L’économie américaine est donc soumise à un double stimulus, budgétaire et monétaire, chacun d’ampleur historique. Et c’est là que l’analyse de risque d’Olivier Blanchard, avancée en avril 2020, au moment le plus déflationniste de la crise Covid (« Is there inflation or deflation in our future ? », Vox-EU) et bien avant le virage budgétaire –nous étions alors en plein chaos trumpien-- attire l’attention. Blanchard mentionnait trois facteurs de risque : une augmentation de la dette publique plus forte que prévue, une remontée du taux d’intérêt réel neutre et enfin, une situation où la banque centrale serait contrainte de maintenir son contrôle sur toute la gamme de taux, de façon à faciliter le refinancement de la dette publique, ce qu’on appelle parfois le risque de domination budgétaire. Ces risques sont en réalité liés, et leur probabilité est certainement amplifiée par le double stimulus.

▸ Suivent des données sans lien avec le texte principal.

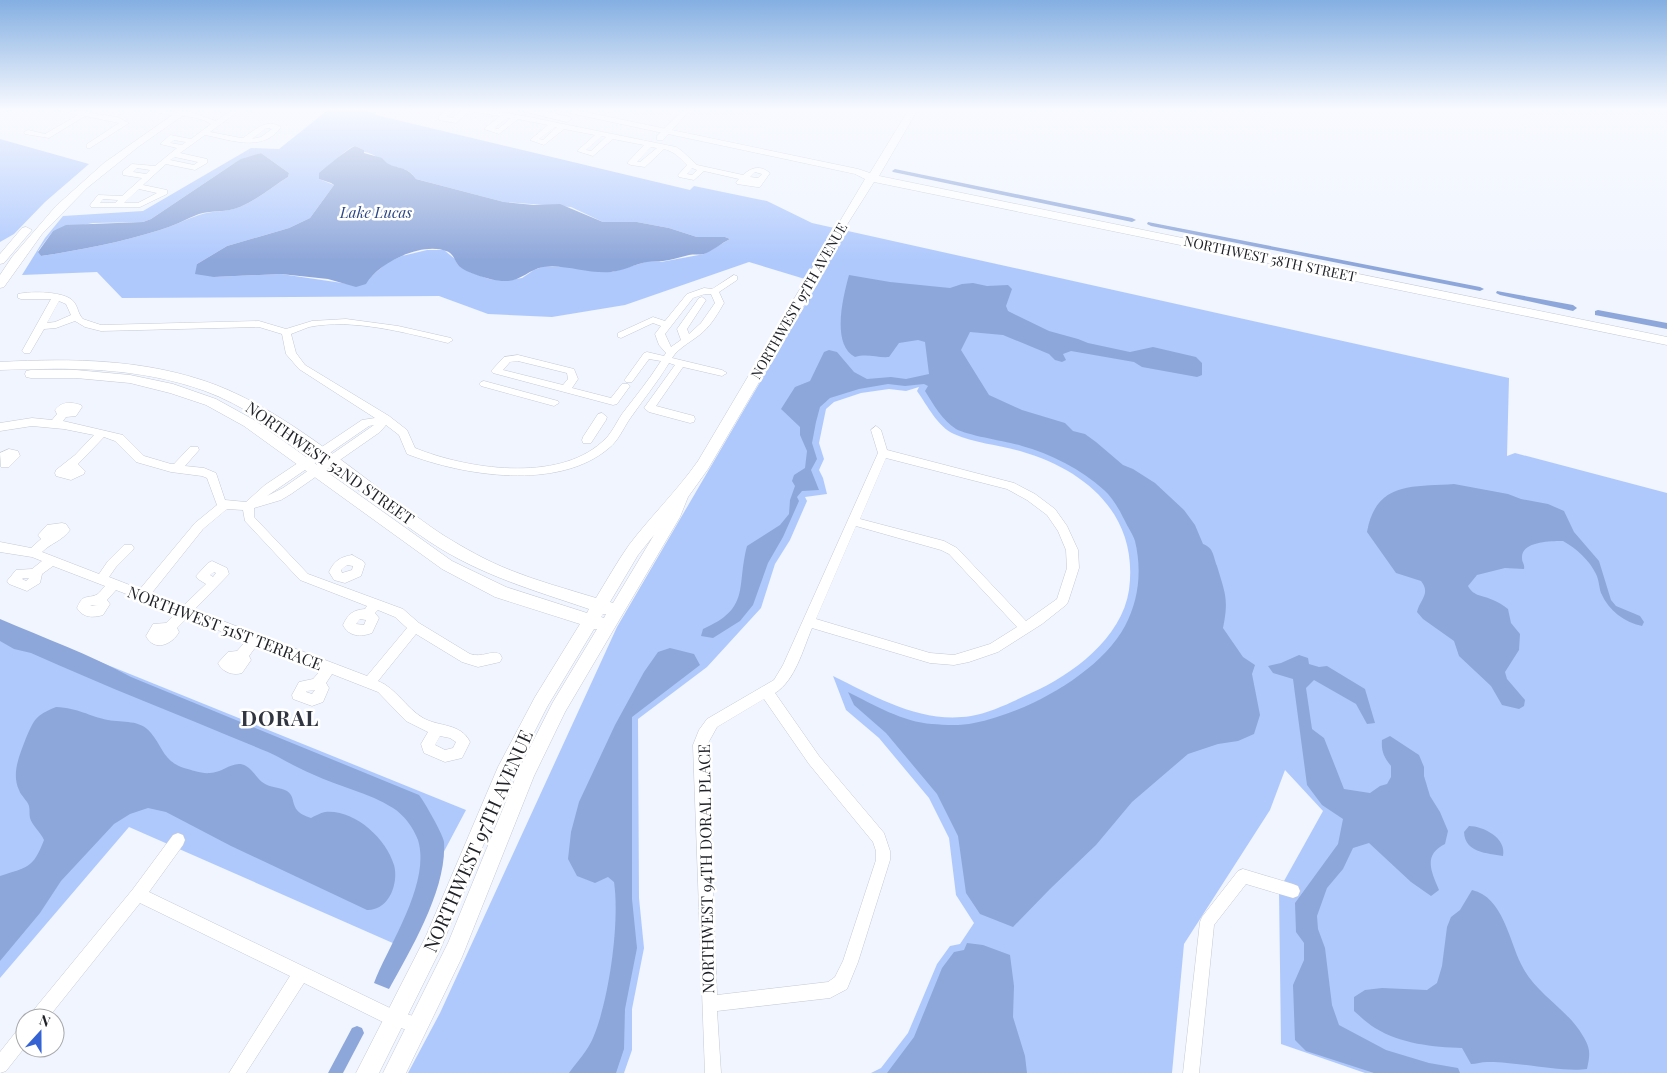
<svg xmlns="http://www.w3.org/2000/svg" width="1667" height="1073" font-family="'Playfair Display',serif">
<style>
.green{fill:#afc9fd;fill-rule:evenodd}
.water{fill:#8ea7da}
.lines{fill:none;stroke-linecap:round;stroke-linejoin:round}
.canal{fill:#8ea7da;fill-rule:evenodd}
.street-casing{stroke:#c4cad6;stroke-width:1}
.secondary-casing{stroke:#c4cad6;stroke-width:1}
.street{fill:#fff;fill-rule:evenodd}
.secondary{fill:#fff;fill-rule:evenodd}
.labels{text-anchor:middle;stroke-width:5;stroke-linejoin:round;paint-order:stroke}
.far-street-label{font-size:14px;fill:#202227;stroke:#fff}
.far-water-label{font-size:15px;font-style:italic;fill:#2b4685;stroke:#fff}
.street-label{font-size:16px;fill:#202227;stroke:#fff}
.near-street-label{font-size:19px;fill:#202227;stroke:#fff}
.district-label{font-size:21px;font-weight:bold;letter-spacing:1px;fill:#31353f;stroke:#fff}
</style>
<rect width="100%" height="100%" fill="#f0f5ff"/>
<g class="green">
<path d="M329,109H363L380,116L690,190L694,186L767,201L812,223L1509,378L1507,456L1515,453L1667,493V1073H1365L1281,1044L1279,890L1323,811L1285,770L1270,810L1184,944L1172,1073H871L881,1068L908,1033L937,964L950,946L960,944L974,923L956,895L949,838L929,798L879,738L846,710L833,676C876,697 921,724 971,716C992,712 1012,702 1031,693C1072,675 1122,638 1129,590C1139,516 1087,470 1020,451C999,445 974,443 954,434C938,427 927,405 917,391L919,387L906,391L889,389L861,393L834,402L826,409L819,443L824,459L819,470L823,478L827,494L805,497L807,501L790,540L775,564L761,608L707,667L638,719L639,898L644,948L632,1009V1050L624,1073H408L440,1013L617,627L818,283L749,262L625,305L552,317L488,314L439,296L122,298L97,272L22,275L45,238L63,216L143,211L251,148L279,149ZM355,146L364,150V152C380,155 377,161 388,165C400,169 408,167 416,179L504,202L571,207L603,222H637L669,228L697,237H725L730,239L704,254L661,262L649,261L612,272L569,267H542L534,270L522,278L504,281L489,279L470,272L458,265L455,259L444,250H427L402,256L388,262L368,279L349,284L281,274L214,277L197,264L227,246L289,228L310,218L334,185L319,179C325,170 346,148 355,146ZM261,153L289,173L288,177C272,187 258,199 240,207C225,213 213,210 199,215C186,219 174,226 160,230C122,242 81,250 41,256L38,251L53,231L93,223L143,222L151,219L233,164Z"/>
<path d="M0,139L89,164L45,202L14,234L0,242Z"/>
<path d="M0,632L88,657L466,810L395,944L129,827L0,978Z"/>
</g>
<g class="water">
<path d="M355,146L364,150V153L382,158C393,172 404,162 416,179L504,202L534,205L560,204L603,222H637L669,228L697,237H725L730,239C722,243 712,251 704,254C699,255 693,254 689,255C680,257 671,260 663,261C658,262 652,261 647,262C635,264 623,271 611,272C588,274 566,264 543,267C528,270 520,282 504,281C493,281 465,273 458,265C454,259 453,253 446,251C421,242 378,263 366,284L356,287L328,279L281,274L214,277L195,274L197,264L227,246L289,228L310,218L334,185L331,183L319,179V173C325,168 350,147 355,146Z"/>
<path d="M261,153L289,173L288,177C272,187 258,199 240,207C226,213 213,210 199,214C186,219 174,226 160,230C122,242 81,250 41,256L38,252L53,231L66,225L143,222L151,219L233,164L241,159Z"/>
<path d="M849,275L890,282L950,288L962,284L973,283L987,286L1008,285L1012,289L1006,306L1008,311L1049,331L1078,339L1088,343L1130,352L1153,347L1196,357L1202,363V375L1197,377L1142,367L1134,362L1071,351L1063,354L1066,360L1062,362L1055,360L1049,354L1003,335L970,332L961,350L989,395L1022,410L1065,423L1073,431L1085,434L1096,442L1123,465L1133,469L1155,483L1184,510L1195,525L1203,544C1214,548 1213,556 1217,566C1225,593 1229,599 1223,628L1243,657L1255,665L1252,674L1260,715L1254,734L1238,741L1218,744L1188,754L1132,802L1096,845L1050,889L1013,927L980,914L966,893L958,836L937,794L886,733L854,705L848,692C874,705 903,722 932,724C945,725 961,726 974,723C1026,713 1099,674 1125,626C1139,600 1142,570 1135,541C1133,534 1128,528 1125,521C1120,511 1113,498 1104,490C1081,469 1051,454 1022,446C1006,441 969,436 956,429C943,421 933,404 925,391L928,386L924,384L905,386L888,384L859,389L830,398L820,407L816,422L812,443L817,459L811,470L819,490L802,491L797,497L799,501L783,537L768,563L753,605L740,621L713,638L701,636L703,629C751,608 736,588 747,546L780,525L789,514L790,500L795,486L792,481L794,475L805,468L807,451L800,435V427L781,409L795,387L810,381L824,352L829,350L837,352L854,372L867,379L891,377L906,379L929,374L925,342L918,340L899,343L889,357C877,358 867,353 855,357C831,344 843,297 849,275Z"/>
<path d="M1454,484L1508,494L1521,499L1548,504L1564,511L1574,532L1599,561L1611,600L1616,606L1640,616L1644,622L1642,626C1624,622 1609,611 1601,593C1599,587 1599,580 1596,574C1590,561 1576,548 1563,541C1552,541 1521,541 1522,558C1522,563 1525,564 1524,569L1505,568L1477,575L1468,586C1474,597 1483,595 1493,600C1498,602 1503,605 1508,609L1511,623L1520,634L1519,650L1505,672L1507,679L1525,700L1524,706L1519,709L1502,705L1491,686L1459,656L1454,641L1423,619L1417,612C1420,599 1431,594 1421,581L1396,573L1367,532C1376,481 1413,487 1454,484Z"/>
<path d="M0,619C44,638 89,654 131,677L419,795C424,801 444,836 444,842C447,889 411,949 389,989L374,983C389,944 431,883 418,840C413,827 404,815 393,808C368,792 339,787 312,774C297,768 283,759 268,752C189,719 109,688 31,653L14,649L0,641Z"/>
<path d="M670,648L694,654L700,665L632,717V899L637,948L625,1009L624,1049L616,1073H569C577,1062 588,1050 593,1038C609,1001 620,922 614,882L608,877L595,883L577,876L568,859L571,832L579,802L615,725L644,672L658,652Z"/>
<path d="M1299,655L1308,658L1309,664L1319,667L1327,666L1365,689L1375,723L1367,724L1356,704L1314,680L1306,688L1312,729L1324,738L1344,789L1370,793L1380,786L1387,784L1391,777V766C1384,757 1381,751 1382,740L1390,736L1419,755L1424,767V776L1430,796L1440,812L1448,831L1445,844C1423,855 1431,871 1439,890L1431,896L1411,882L1369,843L1353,848L1343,869L1327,888L1317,916L1318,929L1325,948L1332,1005L1339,1025L1386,1050L1429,1063L1458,1068L1460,1073H1374L1306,1051L1295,1040L1293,985L1304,960V943L1296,932L1295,903L1338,844L1343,819L1322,805L1307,785L1293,679L1273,673L1268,666L1281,663Z"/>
<path d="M56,707C79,708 88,716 108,720C123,723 140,719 151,733C163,747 163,761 184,768C192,770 202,774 210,773C223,773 234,759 246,766C253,770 256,777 262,782C270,788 280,787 287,791C298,798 287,811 311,818C315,816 320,813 325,812C354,809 386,838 394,865C399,883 389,911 367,910L231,846L166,812L148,808L130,814L114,824L61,881L40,913L0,961V876C27,867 33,869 44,840C41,833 32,825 30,818C29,814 30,810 29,806C27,800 21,796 19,790C11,773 20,754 26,738C35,718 35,716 56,707Z"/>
<path d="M1469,826C1483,826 1507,838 1503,856C1487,853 1465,853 1464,832Z"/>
<path d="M1472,890C1503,897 1509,940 1521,964C1535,994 1567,1008 1583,1036C1591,1049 1590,1055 1587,1069C1563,1073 1513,1061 1487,1062C1482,1062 1476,1064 1471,1064L1462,1048C1433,1047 1401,1044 1375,1028C1368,1024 1361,1017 1354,1011V997L1365,990L1382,988L1427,990L1437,983L1442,966L1447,927L1451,917L1460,910Z"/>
<path d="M967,943L983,945L1010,955L1014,986L1013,1017L1025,1056L1027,1073H887L914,1037L942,968L954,952L964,950Z"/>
</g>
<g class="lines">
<g class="canal">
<path d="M895,169L1132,218L1136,220L1132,222L893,172L892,171Z"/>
<path d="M1148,222L1480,287L1484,289L1480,291L1151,226L1147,224Z"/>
<path d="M1497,291L1573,305L1577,308L1573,311L1500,295L1496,293Z"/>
<path d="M1598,310L1667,323V329L1595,315V311Z"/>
<path d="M357,1026L362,1028L364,1033L343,1073H328L352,1028Z"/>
</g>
<g class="street-casing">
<g id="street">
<path d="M0,109H16L0,112Z"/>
<path d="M56,109L83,111L87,110L90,113L117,117L129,123L90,148H87V144L119,123L85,116L49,138L25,134L24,132L28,130L45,134L78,115Z"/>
<path d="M148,109H163L178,113L190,112L216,121L233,109H241L210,132L241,138H243C255,130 266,118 281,127C263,153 231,140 205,135L180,153L207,159V163L195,170L166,164L143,185L167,190V194L140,207H91L90,205L98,195L122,196L142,178L123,175V171L132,164L155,166L177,148L160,144L170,135L191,139L211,124C193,112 167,119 148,109ZM266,128L272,129L261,137L252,139ZM174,140L186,142L182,145L170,143ZM175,157L198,162L194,165L170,160ZM137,168L150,170L146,174L133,172ZM139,189L157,193L138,203H124ZM103,199L118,200L115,203H100Z"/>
<path d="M401,109H413L410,111Z"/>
<path d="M448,109H456L447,117L452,118L463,109H484L529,117L676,147L682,151L697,165L743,175C752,167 760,165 770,173L760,187H757L737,184L736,182L739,179L704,171L694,180L679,177L678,175L687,165C679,157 675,152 664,149L645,167L631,165L627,163L644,145L613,139L593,156L577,151L595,135L564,129L544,145L530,140L548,125L518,119L499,134L484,129L500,116L469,111L456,123L439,120V116ZM507,118H511L498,129L494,128ZM555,127H557L543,140L539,139ZM602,136L606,137L591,151L586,150ZM651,147L657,148L640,162H637ZM692,168L697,170L692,175L687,174ZM755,172L762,174L758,178L750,177Z"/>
<path d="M684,109H691L663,140H657V136Z"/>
<path d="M734,275L737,276V280L719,292L724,303C718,313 712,324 703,332C693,341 679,347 672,358L722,370L727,373L722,376L683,367L656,406L694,416L695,419L694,422L690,423L649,412L644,408L675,365L669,363C657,383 642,401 629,420C623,429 618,441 609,448C559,491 464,476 407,454L399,435L386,425L380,432L291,494L281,500L254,508V517L308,574L403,609L419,623L470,654C483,658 490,650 500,654L502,658L500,662L478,667L462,662L416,634L378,681C396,688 406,708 423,718C439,727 461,723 470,742L462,758L445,762L424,753L421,744L428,732L406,721L378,692L332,674L326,683L329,688L323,702L312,706L293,699L292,695L299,682L313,679L321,670L257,645L249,656L251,660L242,673C233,676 222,672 218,663L228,652L237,651L246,641L187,618L177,628L179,632C172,645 154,652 146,636L153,624L166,623L176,613L116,590L107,600L110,604L103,615C93,618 83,618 77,608C83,594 85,599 96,595C99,594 103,588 105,586L53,566L42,574L40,583L27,591L9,584L7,581L16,570L32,569L42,561L32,557L0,552V542L31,548L41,539L38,535L47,525L62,523L66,524L70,530C62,541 51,543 42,552L99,574L108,561L124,545H132L134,548L132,551L116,567L109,577L140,589L195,523L217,505L207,478L202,476L171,472L136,462L115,441L104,437L78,464L85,471L84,474L71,480L56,476L55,473L56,470L75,455L94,435L64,429L32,426L0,431V423L32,418L52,420L57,414L55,410C62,401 71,402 81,405L82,407L76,416L66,417L63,421L123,435L144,456L171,464H174L190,447H198L199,450L185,466L204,468L216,473L225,500L246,502L265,485L362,420L375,418L299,369L286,354L282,334L259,327L101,331L85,327L75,321L56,328L44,329L30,353H24L22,351L51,299H21L18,298V294C31,291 66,291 74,302C78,307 78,314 83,319L101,325L259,321L286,329L312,321L346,319L398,326L451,338L453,340L448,343C407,333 352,318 309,327C303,329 297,332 291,334L296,353L305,365L389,416L407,430L415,448C467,469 557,483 602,442C611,435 616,423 622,414C635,397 649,380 661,361L649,359L632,382H626L624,380L626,378L644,353L647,352L664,356L666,353L659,345L655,334L661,326L653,323L621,338L618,337V333L653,317L665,321L687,294L704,288L712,289ZM705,294H711L715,303L701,323L689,334L687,329L706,300L702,297L699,298L677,329L681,340L671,347L665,334L693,298ZM59,301L66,304L71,315L55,322L47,323ZM374,425L283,488L267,496L369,426ZM227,509L243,510L245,521L300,580L367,606L365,609C353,610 348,614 343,625C349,637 361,637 372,633L379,618L375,613L378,610L395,617L407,628L367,676L194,610L229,574L227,568L212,561L208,563L196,576L198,579L206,584L183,606L151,594L203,529ZM214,572L216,573L213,577L210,575ZM23,578H29L26,581L22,579ZM92,605H97L90,606ZM360,619L366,620L364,625L356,624ZM315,690L312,694L306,692L307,691ZM440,736L450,738L456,742L453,748L445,750L435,745Z"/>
<path d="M518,355L574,369L578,379L572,388L611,398L622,384H628L630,386L617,404L613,405L493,373L491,371L493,369L504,357ZM518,361L567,373L568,379L563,385L503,370L510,362Z"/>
<path d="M484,381L558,401L559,403L554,406L481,386L479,384L481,382Z"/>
<path d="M602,413L607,417L606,420L591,443H583L582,440L583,437L598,414Z"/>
<path d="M876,426L881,430L887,450L1014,483L1035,494L1055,509L1067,526L1078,550L1079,568L1068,602L1066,605L1042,624L998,652L969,662L954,665L930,663L812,628C803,649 795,681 775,693L819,756L884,833L890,851V860L858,962L847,989L830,998L717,1011L721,1073H705L693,745L699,730L707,719L774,680L783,665L878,453L871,430ZM886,458L1007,489L1027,500L1047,515L1058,531L1066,550L1067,568L1057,599L1026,621L957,548L944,541L860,519ZM856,526L941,550L949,554L1017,627L990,644L954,655L930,653L816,619ZM764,699L809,764L873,842L876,851V860L843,961L835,977L828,982L717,995L707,745L717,727Z"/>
<path d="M9,449L18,451L20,456L9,467H1L0,453Z"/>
<path d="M352,555L363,561L365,564L361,576L345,583L334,580L329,572C334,561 340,557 352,555ZM347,565L353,566L352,570L342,573L341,570Z"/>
<path d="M178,833L183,835L185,840L183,845L149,892L392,1009L425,1020L427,1026L425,1032L419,1034L383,1022L304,983L246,1073H229L290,976L140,903L48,1018H30L32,1012L133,889L173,835Z"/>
<path d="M1243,869L1293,884L1298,886L1300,891L1298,896L1293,898L1246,884L1214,925L1199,1073H1183L1200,922L1202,917L1238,871Z"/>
<path d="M25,1026V1047L6,1071L0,1073V1052L19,1028Z"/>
</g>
</g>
<g class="secondary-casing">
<g id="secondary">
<path d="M181,109H192L138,147L87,188L42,234L4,287L0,288V275L12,257L56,206L104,163Z"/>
<path d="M514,109H534L570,117L572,119L567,122Z"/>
<path d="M551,109H571L858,169L870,173L909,109H918L879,176L1667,337V345L874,182L848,223L809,297L708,469L688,497L680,517L565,712L534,776L462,957L406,1073H383L448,943L520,767L553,702L597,629H594L547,707L511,778L440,950L379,1073H356L426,936L498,767L535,697L580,624L495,597L442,569L244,426L206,405L170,393L130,383L76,378H31L26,377L25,374L26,371L31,370H76L130,375L173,384L216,399L254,420L452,561L506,587L587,613L589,609C533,590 480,575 430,542C388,514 349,482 308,452C276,429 243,405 205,391C139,367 69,367 0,370V362C73,358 147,359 216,385C283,411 345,464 403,506C416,516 429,526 443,535C464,548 487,561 510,570C537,581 567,589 596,598C607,580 617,562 629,545C651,516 677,491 698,461L865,179L855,174ZM654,535L613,603L610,602L638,555ZM603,614H606L604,618L601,617Z"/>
<path d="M26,227L32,230L4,263L0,264V254L22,228Z"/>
</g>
</g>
<use href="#street" class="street"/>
<use href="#secondary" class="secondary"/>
</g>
<linearGradient id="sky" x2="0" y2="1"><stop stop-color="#84afe2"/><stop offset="0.42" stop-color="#f8faff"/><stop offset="1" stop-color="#f8faff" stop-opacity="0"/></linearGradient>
<rect width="1667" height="260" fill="url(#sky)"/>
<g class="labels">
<g class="far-street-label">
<text transform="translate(1270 259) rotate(12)" y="5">NORTHWEST 58TH STREET</text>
<text transform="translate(799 301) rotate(-60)" y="5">NORTHWEST 97TH AVENUE</text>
</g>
<g class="far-water-label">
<text x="376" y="218">Lake Lucas</text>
</g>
<g class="street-label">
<text transform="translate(330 463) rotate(35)" y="6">NORTHWEST 52ND STREET</text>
<text transform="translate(225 628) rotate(21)" y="6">NORTHWEST 51ST TERRACE</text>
<text transform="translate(706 869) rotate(-91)" y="6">NORTHWEST 94TH DORAL PLACE</text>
</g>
<g class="near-street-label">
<text transform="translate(478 841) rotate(-66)" y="7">NORTHWEST 97TH AVENUE</text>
</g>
<g class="district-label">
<text x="280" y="726">DORAL</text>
</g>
</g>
<g transform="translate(40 1033) rotate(21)"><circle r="24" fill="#ffffff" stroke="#a6a7a9"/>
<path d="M0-4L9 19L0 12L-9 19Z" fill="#3563d3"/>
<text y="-8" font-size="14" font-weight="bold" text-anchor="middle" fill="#202227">N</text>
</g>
</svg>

Si les banquiers centraux n’ont pas sabré le champagne pour fêter le retour de la modeste inflation qu’ils souhaitaient, ils ont bien fait. Mieux vaut le garder au frais jusqu’à ce que, revenues au plein emploi, les économies industrielles puissent encaisser la normalisation monétaire nécessaire à prévenir un retour durable de l’inflation.